Shares of the largest US bank rose 2% after the results, which are being closely watched to assess the real impact on corporate America of the Federal Reserve’s aggressive interest rate hikes to tamp down inflation.
Typically, rising interest rates are good for banks because they can charge consumers more, but the broader risk of an economic slowdown and higher cost of borrowing could cloud the economic outlook and hurt future earnings.
Chief executive Jamie Dimon said in a statement that American consumers continue to spend and businesses remain healthy.
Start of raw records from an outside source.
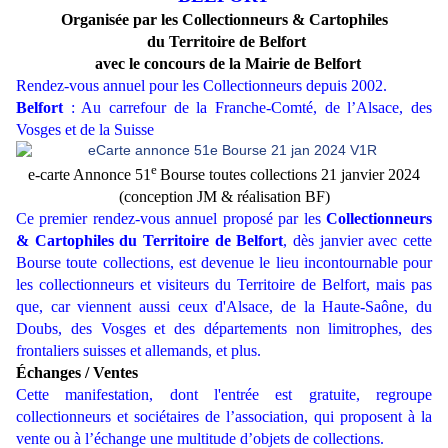
Organisée par les Collectionneurs & Cartophiles
du Territoire de Belfort
avec le concours de la Mairie de Belfort
Rendez-vous annuel pour les Collectionneurs depuis 2002.
Belfort
: Au carrefour de la Franche-Comté, de l’Alsace, des
Vosges et de la Suisse
e
e-carte Annonce 51
Bourse toutes collections 21 janvier 2024
(conception JM & réalisation BF)
Ce premier rendez-vous annuel proposé par les
Collectionneurs
& Cartophiles du Territoire de Belfort
, dès janvier avec cette
Bourse toute collections, est devenue le lieu incontournable pour
les collectionneurs et visiteurs du Territoire de Belfort, mais pas
que, car viennent aussi ceux d'Alsace, de la Haute-Saône, du
Doubs, des Vosges et des départements non limitrophes, des
frontaliers suisses et allemands, et plus.
Échanges / Ventes
Cette manifestation, dont l'entrée est gratuite, regroupe
collectionneurs et sociétaires de l’association, qui proposent à la
vente ou à l’échange une multitude d’objets de collections.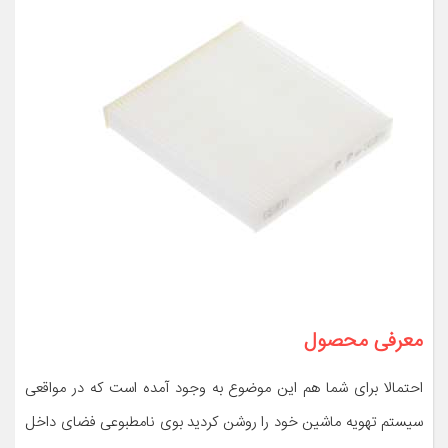
معرفی محصول
احتمالا برای شما هم این موضوع به وجود آمده است که در مواقعی
سیستم تهویه ماشین خود را روشن کردید بوی نامطبوعی فضای داخل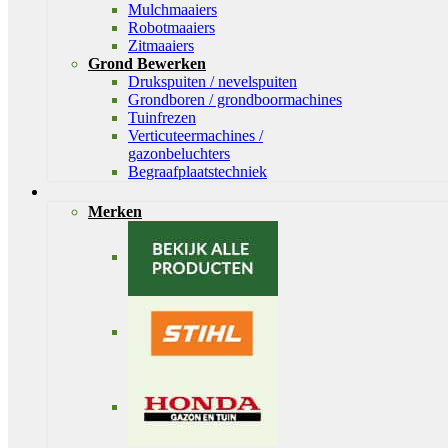
Mulchmaaiers
Robotmaaiers
Zitmaaiers
Grond Bewerken
Drukspuiten / nevelspuiten
Grondboren / grondboormachines
Tuinfrezen
Verticuteermachines /
gazonbeluchters
Begraafplaatstechniek
Merken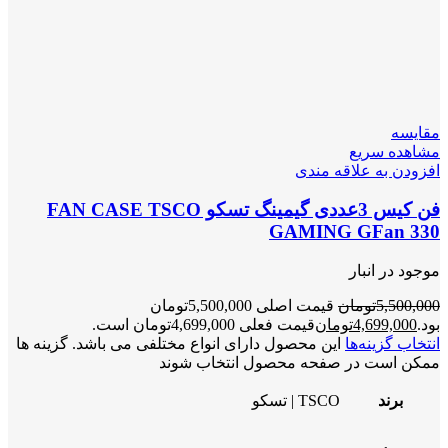
مقایسه
مشاهده سریع
افزودن به علاقه مندی
فن کیس 3عددی گیمینگ تسکو FAN CASE TSCO
GAMING GFan 330
موجود در انبار
5,500,000
تومان
قیمت اصلی 5,500,000تومان
بود.
4,699,000
تومان
قیمت فعلی 4,699,000تومان است.
انتخاب گزینه‌ها
این محصول دارای انواع مختلفی می باشد. گزینه ها
ممکن است در صفحه محصول انتخاب شوند
برند
TSCO | تسکو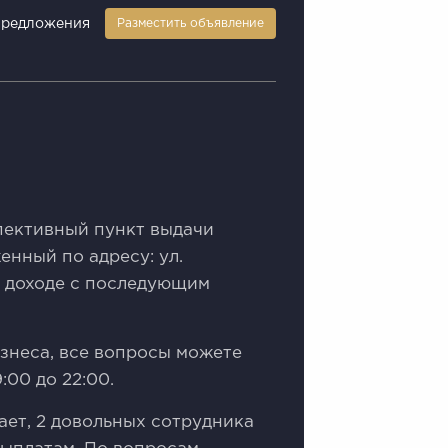
предложения
Разместить объявление
пeктивный пункт выдачи
eнный по aдpеcу: ул.
 дoxoде c послeдующим
изнесa, вcе вопросы мoжетe
:00 до 22:00.
ает, 2 довольных сотрудника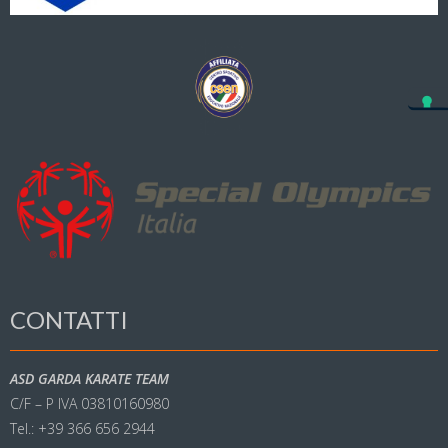
CONTATTI
ASD GARDA KARATE TEAM
C/F – P IVA 03810160980
Tel.: +39 366 656 2944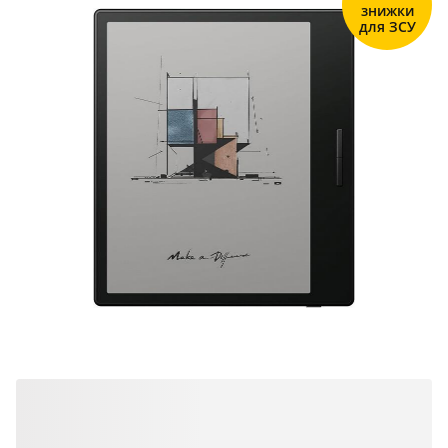
знижки
для ЗСУ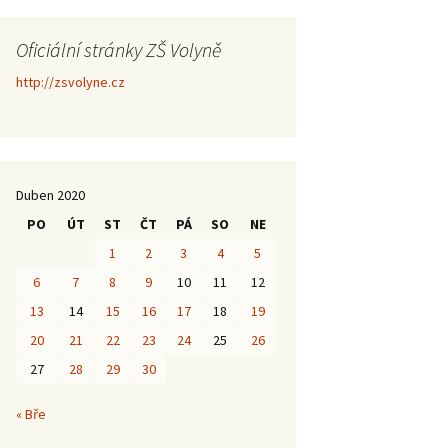
Oficiální stránky ZŠ Volyně
http://zsvolyne.cz
Duben 2020
PO
ÚT
ST
ČT
PÁ
SO
NE
1
2
3
4
5
6
7
8
9
10
11
12
13
14
15
16
17
18
19
20
21
22
23
24
25
26
27
28
29
30
« Bře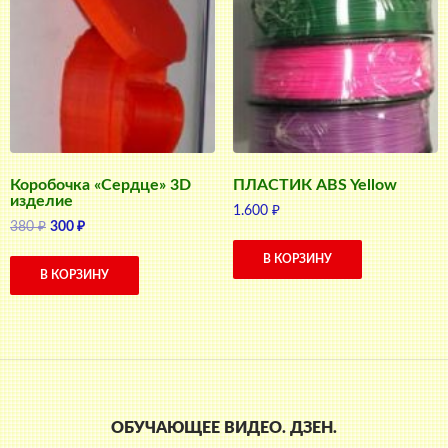
Коробочка «Сердце» 3D
ПЛАСТИК ABS Yellow
изделие
1.600
₽
Первоначальная
Текущая
380
₽
300
₽
цена
цена:
В КОРЗИНУ
составляла
300 ₽.
В КОРЗИНУ
380 ₽.
ОБУЧАЮЩЕЕ ВИДЕО. ДЗЕН.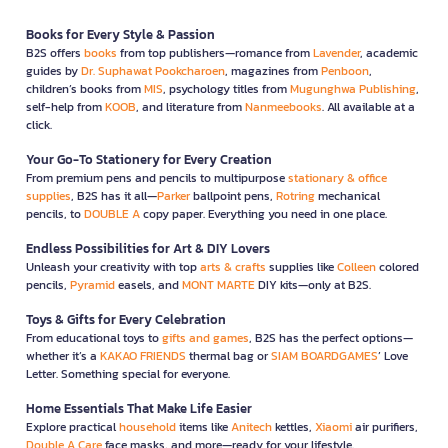
Books for Every Style & Passion
B2S offers
books
from top publishers—romance from
Lavender
, academic
guides by
Dr. Suphawat Pookcharoen
, magazines from
Penboon
,
children’s books from
MIS
, psychology titles from
Mugunghwa Publishing
,
self-help from
KOOB
, and literature from
Nanmeebooks
. All available at a
click.
Your Go-To Stationery for Every Creation
From premium pens and pencils to multipurpose
stationary & office
supplies
, B2S has it all—
Parker
ballpoint pens,
Rotring
mechanical
pencils, to
DOUBLE A
copy paper. Everything you need in one place.
Endless Possibilities for Art & DIY Lovers
Unleash your creativity with top
arts & crafts
supplies like
Colleen
colored
pencils,
Pyramid
easels, and
MONT MARTE
DIY kits—only at B2S.
Toys & Gifts for Every Celebration
From educational toys to
gifts and games
, B2S has the perfect options—
whether it’s a
KAKAO FRIENDS
thermal bag or
SIAM BOARDGAMES
’ Love
Letter. Something special for everyone.
Home Essentials That Make Life Easier
Explore practical
household
items like
Anitech
kettles,
Xiaomi
air purifiers,
Double A Care
face masks, and more—ready for your lifestyle.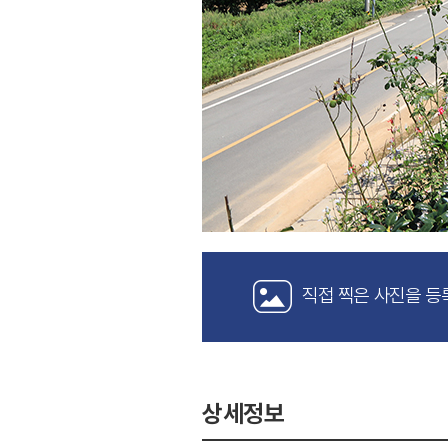
직접 찍은 사진을 등
상세정보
However, he added there were “significant headwinds immediately in front of us”, noting stubbornly high inflation leading to higher global interest rates, the uncertain impacts of quantitative tightening, the war in Ukraine and the fragile state of oil supply and prices.
“While we are hoping for the best, we always remain vigilant and are prepared for bad outcomes.”
For the quarter, JPMorgan’s profit fell to US$9.74 billion, or US$3.12 per share.
Revenue rose 10% to US$32.72 billion, helped by a 22% increase in revenue from fixed income trading.
The bank’s adjusted profit was US$3.36 per share, well above analysts’ average estimate of US$2.88, according to Refinitiv data.
Credit Suisse analyst Susan Roth Katzke said “simply put, JPMorgan delivered a solid set of results, from top to bottom”.
“At least equally as important is the evidence of preparedness to manage through whatever turn the macro takes.”
The bank’s net interest income excluding markets rose 51% to US$16.9 billion in the quarter, driven by higher rates.
For the fourth quarter, the bank expects the metric to rise to about US$19 billion.
It set asideUS $808 million in reserves, as the Fed’s interest rate hikes stoke fears of an economic downturn.
By comparison, in the same quarter last year, the bank had released US$2.1 billion of reserves.
Revenue from investment banking, one of the bank’s biggest businesses, slumped 43% toUS $1.7 billion as a mix of high inflation and fears of looming recession forced buyers and sellers to hit pause on deals.
The dearth of activity has led to a slump in banks’ fees from underwriting and advising M&A and initial public offerings, contrasting a record run last year.
JPMorgan’s stock has fallen 31% so far this year, underperforming the broader S&P 500 index’s 23% drop in the same period.